The Saints’ new executive general manager of football, Geoff Walsh, said King’s setback was “extremely disappointing”.
“He had come back for pre-season in really great condition, which is a credit to his professionalism; a trait we know will stand him in good stead as he works through his rehab over the next few months,” Walsh said.
“The recovery and rehabilitation period for this injury will be a number of months.
“We will provide updates as he progresses through his rehab program – suffice to say his return to play will not be until the season is well under way.”
St Kilda sacked former coach Brett Ratten and installed Lyon as coach in late October in a bid to revive the club’s flagging fortunes, with a serious King injury a blow to those plans.
A scathing post-season football department review found some leadership failings and problems with the coaching program, on top of identifying the need for changes in the list strategy.

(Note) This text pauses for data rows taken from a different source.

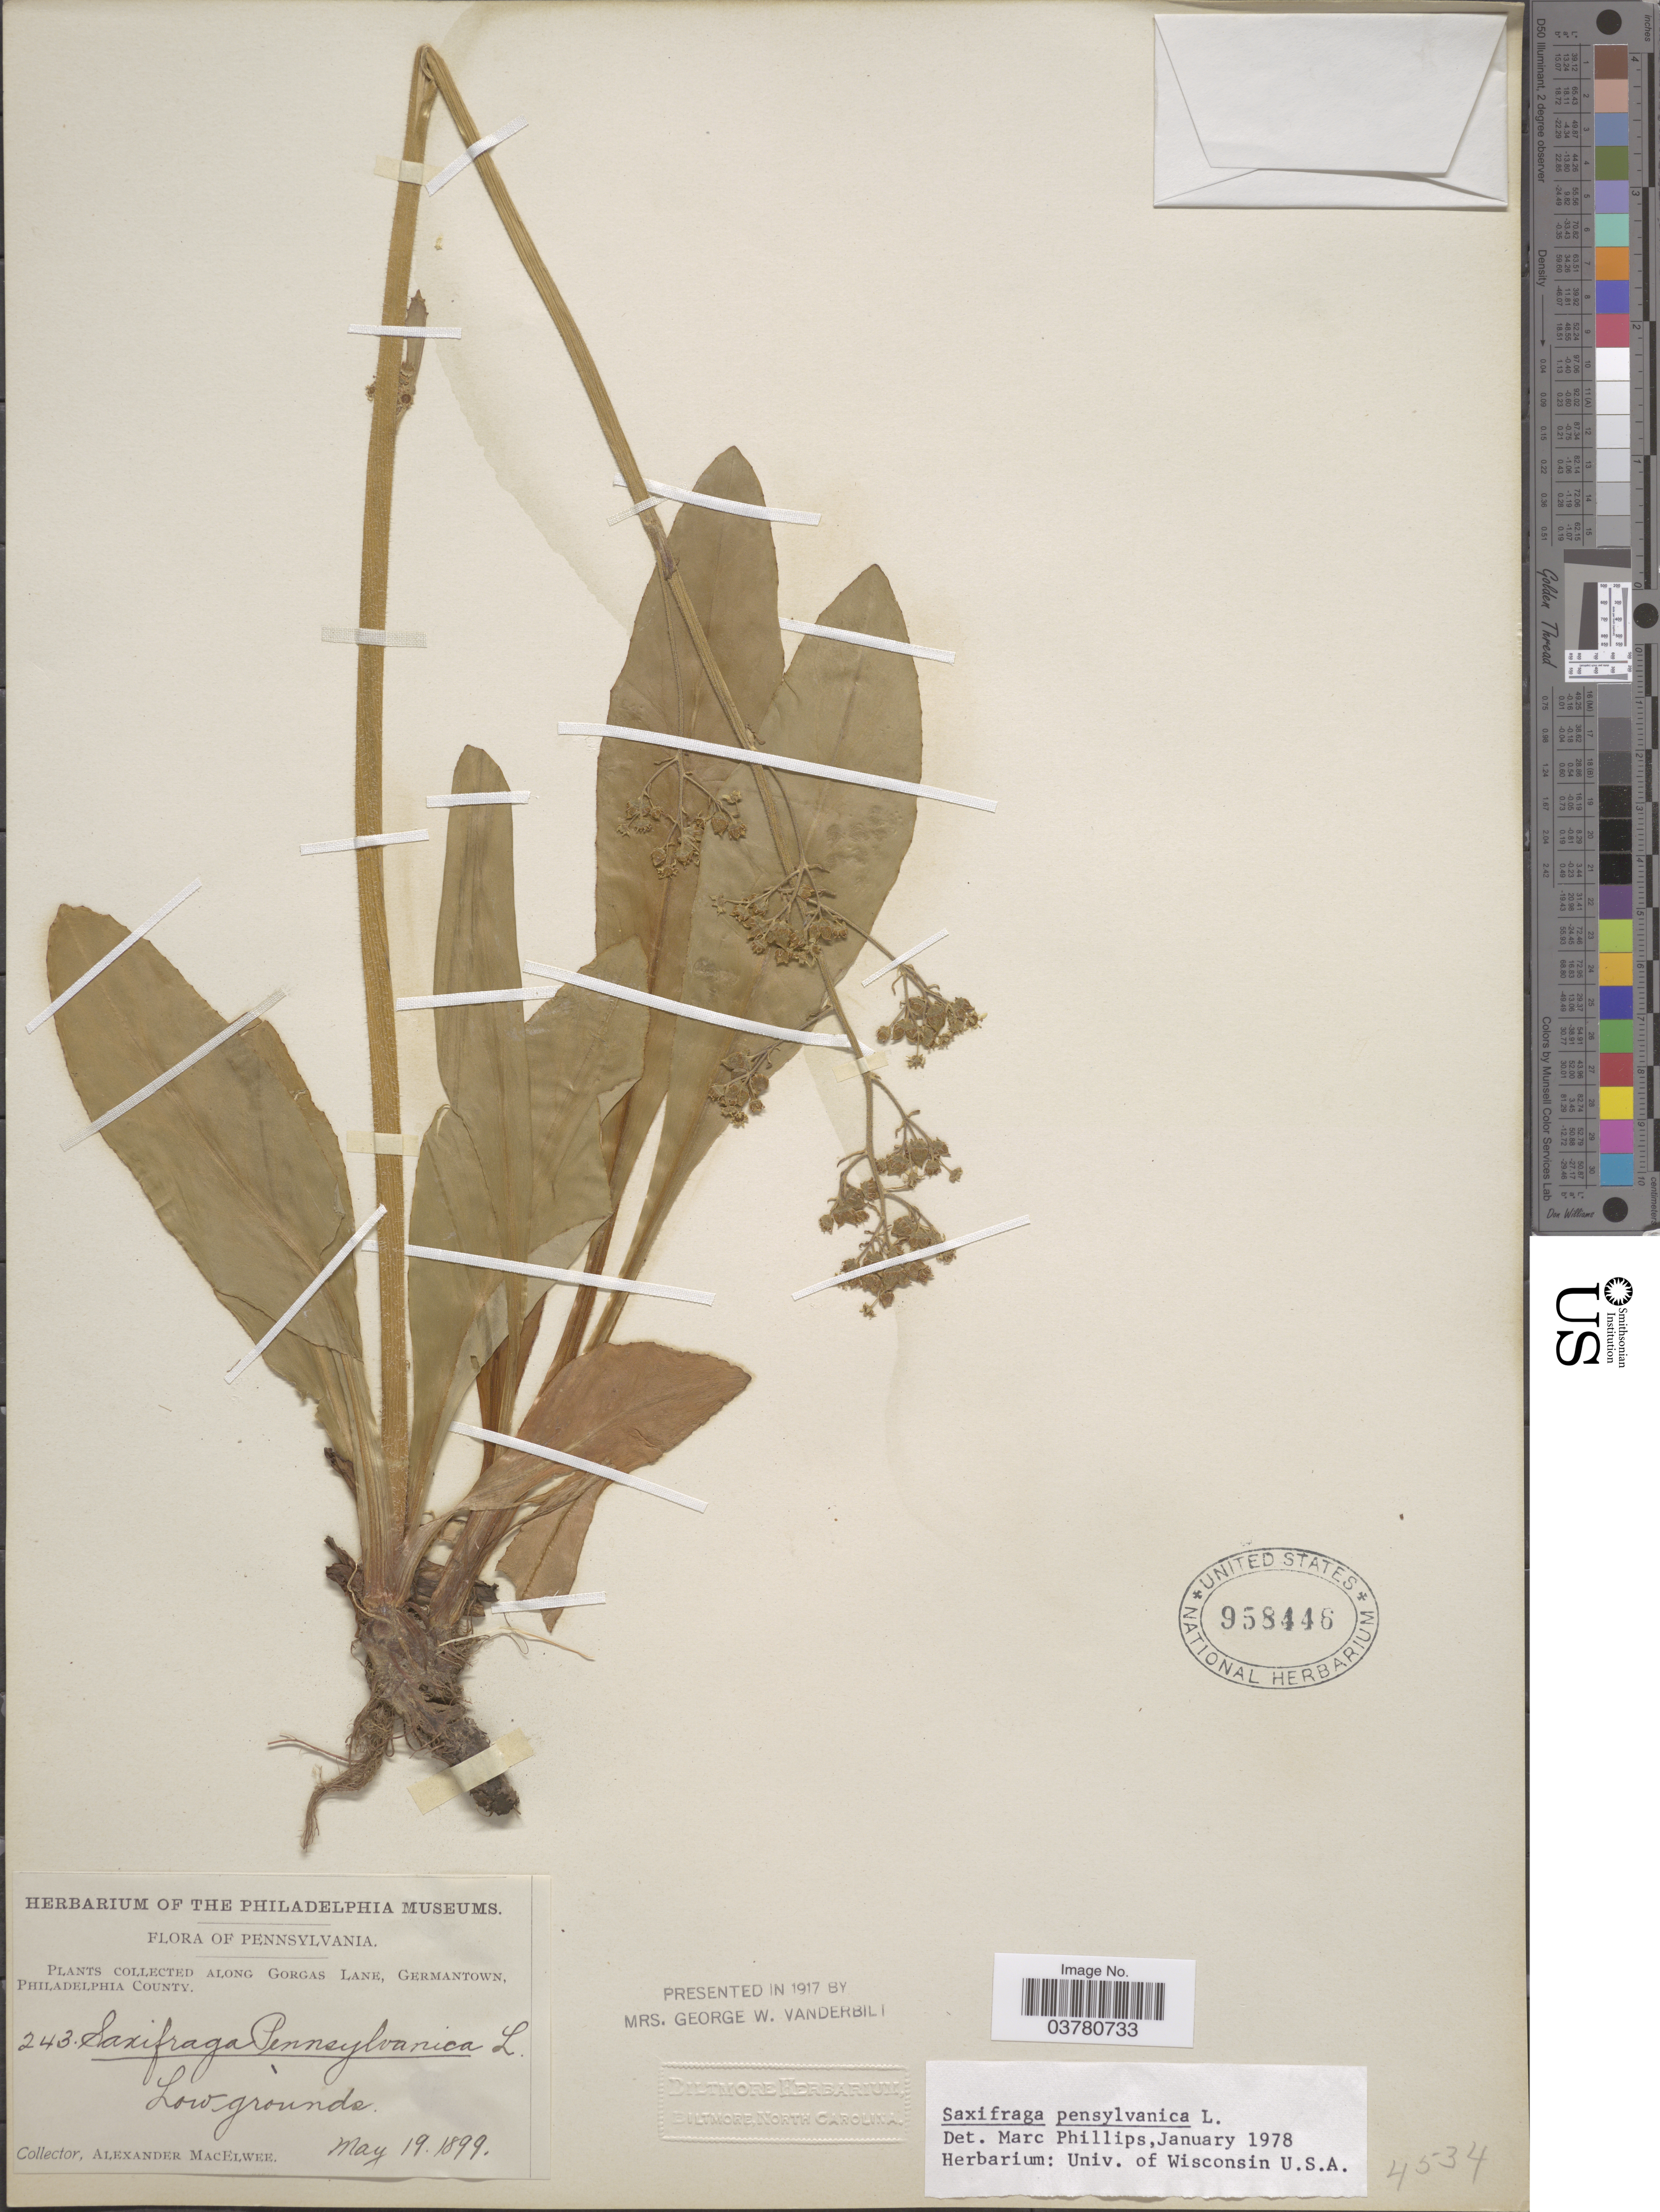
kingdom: Plantae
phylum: Tracheophyta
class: Magnoliopsida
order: Saxifragales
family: Saxifragaceae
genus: Micranthes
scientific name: Micranthes pensylvanica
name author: (L.) Haw.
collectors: A. MacElwee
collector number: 243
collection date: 1899-05-19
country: United States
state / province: Pennsylvania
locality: Along Gorgas Lane, Germantown, Philadelphia County.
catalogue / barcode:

King is a generational talent and beacon of hope on a list with an age profile ready to compete, but that lacks star power outside him, Jack Sinclair, Jack Steele, Jade Gresham, Rowan Marshall, and Bradley Hill’s glimpses.
There is excitement about Nasiah Wanganeen-Milera, Marcus Windhager and Mitch Owens, while the Saints drafted ultra-confident South Australian phenom Mattaes Phillipou with the No.10 pick in last week’s draft.
St Kilda were not active in the trade period, with the free agency addition of ex-Western Bulldogs swingman Zaine Cordy the exception as they focused on the draft.
Undersized target Tim Membrey (34 goals) and Jack Higgins (30) were the Saints’ top scoring options behind King this year and suddenly have much more responsibility.
Cordy, too, may need to be unleashed predominantly as a forward, unless Lyon chooses to send defenders Dougal Howard and Josh Battle into attack again.
Cooper Sharman and Mason Wood, who spent most of his time this year on a wing, are other options, while ruckman Marshall is also a capable forward.
But the Saints will need one of Tom Campbell or Jack Hayes, who is recovering from his own ACL setback, to be a reliable back-up big man if Marshall is to spend more time inside 50.